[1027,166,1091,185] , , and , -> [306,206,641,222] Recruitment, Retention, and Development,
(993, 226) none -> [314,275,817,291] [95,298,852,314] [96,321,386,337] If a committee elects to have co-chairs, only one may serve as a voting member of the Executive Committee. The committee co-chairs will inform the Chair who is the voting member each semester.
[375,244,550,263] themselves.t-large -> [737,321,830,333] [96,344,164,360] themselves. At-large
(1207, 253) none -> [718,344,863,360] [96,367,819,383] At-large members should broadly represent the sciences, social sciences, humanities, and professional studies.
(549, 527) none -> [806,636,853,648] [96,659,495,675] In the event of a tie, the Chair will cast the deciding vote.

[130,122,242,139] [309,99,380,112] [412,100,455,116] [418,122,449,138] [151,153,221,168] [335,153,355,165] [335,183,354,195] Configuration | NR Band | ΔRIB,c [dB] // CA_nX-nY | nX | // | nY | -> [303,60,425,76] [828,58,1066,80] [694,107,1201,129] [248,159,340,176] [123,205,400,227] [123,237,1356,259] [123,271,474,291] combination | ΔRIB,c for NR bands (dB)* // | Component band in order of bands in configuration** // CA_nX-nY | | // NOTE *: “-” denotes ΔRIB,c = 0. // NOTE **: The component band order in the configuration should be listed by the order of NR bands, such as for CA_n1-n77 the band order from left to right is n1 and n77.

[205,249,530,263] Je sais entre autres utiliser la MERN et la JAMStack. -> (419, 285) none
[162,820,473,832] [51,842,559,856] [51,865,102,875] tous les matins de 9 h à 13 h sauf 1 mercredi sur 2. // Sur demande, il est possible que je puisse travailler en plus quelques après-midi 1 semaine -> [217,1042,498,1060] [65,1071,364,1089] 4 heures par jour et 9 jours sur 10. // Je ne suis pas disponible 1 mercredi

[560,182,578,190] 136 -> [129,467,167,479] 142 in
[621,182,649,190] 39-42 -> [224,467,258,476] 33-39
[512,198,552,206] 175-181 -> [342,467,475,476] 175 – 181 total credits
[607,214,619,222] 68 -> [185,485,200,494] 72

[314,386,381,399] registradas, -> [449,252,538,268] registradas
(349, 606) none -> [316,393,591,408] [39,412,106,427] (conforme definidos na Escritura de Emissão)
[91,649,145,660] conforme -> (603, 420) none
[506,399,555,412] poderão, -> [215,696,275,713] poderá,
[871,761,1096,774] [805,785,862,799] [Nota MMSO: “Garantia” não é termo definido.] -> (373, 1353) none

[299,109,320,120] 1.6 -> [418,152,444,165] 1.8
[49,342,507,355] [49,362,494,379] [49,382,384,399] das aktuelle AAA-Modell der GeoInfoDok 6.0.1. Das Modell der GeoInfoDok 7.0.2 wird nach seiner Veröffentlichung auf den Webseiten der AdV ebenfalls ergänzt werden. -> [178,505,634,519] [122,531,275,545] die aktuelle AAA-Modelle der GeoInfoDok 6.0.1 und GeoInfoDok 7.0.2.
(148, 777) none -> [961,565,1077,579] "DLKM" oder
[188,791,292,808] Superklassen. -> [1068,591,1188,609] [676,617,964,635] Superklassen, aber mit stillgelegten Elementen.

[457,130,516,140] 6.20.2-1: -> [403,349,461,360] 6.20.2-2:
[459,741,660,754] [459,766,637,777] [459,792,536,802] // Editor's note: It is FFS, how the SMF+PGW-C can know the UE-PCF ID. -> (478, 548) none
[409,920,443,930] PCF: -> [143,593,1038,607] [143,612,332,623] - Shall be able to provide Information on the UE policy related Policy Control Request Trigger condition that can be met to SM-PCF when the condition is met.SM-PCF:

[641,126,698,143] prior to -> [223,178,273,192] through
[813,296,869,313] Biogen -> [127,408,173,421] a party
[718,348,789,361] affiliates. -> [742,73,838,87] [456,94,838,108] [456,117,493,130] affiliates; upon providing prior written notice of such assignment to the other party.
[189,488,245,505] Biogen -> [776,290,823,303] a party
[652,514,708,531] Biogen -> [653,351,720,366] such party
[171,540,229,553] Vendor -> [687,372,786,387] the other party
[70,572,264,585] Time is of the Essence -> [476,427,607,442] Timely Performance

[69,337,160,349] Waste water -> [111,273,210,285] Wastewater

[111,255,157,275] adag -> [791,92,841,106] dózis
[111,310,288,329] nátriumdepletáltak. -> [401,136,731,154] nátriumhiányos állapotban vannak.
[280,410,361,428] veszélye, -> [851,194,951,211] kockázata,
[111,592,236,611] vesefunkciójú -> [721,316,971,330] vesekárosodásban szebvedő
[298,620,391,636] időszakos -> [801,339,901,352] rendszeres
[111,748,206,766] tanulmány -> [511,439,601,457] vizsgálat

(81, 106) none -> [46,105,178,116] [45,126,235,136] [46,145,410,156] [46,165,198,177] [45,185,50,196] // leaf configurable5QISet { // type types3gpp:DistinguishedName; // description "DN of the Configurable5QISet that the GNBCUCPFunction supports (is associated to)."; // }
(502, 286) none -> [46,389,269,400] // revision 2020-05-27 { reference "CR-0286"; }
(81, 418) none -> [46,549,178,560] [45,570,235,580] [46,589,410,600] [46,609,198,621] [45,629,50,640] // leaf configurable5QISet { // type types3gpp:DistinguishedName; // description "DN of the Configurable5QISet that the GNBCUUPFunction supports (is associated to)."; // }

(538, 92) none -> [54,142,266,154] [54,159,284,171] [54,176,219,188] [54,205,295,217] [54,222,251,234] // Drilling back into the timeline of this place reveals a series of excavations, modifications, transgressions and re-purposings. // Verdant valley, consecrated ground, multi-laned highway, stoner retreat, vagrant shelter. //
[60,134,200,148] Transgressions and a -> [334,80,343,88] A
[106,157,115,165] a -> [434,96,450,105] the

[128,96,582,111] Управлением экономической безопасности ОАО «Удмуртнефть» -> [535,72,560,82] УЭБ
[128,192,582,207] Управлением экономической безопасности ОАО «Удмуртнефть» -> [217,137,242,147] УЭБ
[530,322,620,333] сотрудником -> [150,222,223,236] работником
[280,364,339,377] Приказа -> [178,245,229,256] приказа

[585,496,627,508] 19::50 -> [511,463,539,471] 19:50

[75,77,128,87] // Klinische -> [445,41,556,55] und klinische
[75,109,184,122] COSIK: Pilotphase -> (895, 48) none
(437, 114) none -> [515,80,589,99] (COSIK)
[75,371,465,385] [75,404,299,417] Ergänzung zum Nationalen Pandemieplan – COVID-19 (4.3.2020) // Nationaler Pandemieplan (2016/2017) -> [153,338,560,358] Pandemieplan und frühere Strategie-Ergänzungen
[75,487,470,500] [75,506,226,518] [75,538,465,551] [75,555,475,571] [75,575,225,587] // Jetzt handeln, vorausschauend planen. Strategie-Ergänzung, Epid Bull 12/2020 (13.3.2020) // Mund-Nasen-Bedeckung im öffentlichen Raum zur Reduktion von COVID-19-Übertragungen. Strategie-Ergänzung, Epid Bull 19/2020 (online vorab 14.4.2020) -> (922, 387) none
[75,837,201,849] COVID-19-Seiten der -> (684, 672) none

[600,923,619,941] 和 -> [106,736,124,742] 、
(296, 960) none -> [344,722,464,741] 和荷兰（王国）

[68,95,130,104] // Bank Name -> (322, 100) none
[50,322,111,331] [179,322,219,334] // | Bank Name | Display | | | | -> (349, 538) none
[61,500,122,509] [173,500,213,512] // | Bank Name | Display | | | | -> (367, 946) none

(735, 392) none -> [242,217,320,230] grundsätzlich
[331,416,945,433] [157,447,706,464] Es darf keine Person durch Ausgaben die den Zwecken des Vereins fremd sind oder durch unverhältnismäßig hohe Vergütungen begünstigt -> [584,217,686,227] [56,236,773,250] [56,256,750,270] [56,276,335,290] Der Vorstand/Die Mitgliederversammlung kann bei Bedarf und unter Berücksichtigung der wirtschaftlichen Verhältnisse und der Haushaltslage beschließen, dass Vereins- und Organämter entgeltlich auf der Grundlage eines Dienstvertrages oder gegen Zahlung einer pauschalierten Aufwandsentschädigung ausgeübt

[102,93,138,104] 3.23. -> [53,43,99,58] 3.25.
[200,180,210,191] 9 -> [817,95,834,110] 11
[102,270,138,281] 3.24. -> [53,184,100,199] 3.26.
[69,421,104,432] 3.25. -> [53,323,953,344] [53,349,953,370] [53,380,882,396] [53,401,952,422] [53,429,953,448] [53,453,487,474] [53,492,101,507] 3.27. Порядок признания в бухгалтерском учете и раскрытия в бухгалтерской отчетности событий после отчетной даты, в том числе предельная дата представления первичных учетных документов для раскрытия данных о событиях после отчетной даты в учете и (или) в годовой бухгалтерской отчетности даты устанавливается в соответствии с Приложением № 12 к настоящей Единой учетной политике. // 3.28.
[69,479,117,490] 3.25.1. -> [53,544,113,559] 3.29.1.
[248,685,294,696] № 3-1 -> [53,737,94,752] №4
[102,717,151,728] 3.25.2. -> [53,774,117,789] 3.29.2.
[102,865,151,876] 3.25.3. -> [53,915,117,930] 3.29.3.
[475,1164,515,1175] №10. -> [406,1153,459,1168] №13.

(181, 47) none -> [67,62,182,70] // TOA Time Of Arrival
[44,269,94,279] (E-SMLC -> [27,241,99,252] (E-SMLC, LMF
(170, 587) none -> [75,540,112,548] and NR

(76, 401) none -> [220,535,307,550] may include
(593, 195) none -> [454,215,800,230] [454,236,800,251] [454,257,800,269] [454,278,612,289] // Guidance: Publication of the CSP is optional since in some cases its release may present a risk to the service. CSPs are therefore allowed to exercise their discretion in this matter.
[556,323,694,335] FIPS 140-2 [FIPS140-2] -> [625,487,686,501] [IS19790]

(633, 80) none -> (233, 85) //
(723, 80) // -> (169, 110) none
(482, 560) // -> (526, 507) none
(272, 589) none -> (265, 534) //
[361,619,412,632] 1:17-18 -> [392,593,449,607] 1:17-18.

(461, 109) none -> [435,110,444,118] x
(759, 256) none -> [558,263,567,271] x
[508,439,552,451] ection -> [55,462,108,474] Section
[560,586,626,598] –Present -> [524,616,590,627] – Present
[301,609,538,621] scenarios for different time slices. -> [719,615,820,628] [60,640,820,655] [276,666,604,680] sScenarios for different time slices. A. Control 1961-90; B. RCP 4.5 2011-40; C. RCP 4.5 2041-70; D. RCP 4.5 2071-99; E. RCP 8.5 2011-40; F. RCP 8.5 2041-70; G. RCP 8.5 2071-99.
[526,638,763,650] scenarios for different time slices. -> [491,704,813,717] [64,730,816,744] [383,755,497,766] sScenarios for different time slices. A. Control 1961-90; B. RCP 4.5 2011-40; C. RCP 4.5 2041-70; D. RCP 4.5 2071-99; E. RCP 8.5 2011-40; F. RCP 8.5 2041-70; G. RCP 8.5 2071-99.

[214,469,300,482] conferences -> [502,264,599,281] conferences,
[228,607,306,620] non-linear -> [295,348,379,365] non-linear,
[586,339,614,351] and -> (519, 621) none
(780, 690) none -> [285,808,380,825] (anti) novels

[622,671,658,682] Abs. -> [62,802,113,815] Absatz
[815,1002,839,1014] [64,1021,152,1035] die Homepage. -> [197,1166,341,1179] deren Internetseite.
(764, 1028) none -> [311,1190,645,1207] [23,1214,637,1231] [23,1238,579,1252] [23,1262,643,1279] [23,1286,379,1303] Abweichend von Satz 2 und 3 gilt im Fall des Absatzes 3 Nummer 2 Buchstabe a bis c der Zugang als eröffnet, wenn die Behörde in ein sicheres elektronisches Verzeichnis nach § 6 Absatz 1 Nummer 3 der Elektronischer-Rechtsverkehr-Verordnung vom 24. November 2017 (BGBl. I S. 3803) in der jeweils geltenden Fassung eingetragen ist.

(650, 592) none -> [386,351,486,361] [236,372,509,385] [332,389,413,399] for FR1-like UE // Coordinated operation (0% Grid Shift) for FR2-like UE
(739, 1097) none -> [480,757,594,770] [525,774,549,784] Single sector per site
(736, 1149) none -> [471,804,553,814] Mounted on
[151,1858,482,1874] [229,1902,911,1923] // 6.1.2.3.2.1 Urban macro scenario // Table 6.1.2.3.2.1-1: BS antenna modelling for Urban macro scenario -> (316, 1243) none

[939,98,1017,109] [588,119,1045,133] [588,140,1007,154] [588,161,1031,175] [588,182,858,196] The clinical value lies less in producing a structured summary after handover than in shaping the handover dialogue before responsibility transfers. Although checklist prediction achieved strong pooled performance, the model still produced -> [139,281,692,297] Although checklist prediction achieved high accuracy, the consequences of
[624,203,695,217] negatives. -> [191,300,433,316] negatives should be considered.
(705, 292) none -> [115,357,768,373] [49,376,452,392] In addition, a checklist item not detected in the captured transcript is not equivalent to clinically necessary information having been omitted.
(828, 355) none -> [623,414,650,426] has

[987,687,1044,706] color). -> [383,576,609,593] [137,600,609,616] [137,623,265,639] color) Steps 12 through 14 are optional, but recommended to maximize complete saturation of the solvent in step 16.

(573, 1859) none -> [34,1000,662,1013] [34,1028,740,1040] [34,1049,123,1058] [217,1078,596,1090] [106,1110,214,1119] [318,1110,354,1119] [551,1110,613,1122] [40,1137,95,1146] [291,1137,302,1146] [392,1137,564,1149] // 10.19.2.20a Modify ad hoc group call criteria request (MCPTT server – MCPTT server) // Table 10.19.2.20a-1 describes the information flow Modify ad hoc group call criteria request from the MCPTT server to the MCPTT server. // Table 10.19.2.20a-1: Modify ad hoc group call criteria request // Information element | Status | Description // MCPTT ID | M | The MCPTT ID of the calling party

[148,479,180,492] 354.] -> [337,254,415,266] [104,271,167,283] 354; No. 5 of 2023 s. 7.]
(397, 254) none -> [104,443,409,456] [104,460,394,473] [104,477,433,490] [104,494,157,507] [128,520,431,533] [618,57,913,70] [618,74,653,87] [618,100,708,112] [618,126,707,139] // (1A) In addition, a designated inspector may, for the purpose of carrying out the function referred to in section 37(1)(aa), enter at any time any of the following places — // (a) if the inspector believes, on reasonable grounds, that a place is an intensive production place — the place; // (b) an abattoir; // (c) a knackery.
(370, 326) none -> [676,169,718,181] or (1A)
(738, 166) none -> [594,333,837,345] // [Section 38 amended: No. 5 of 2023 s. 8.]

● ● ● ●

__WHAT IS BEING ASKED__: Each line in the material either holds the string "DistinguishedName" or does not. State how many do, and nothing else.

__RESPONSE BOX__: 2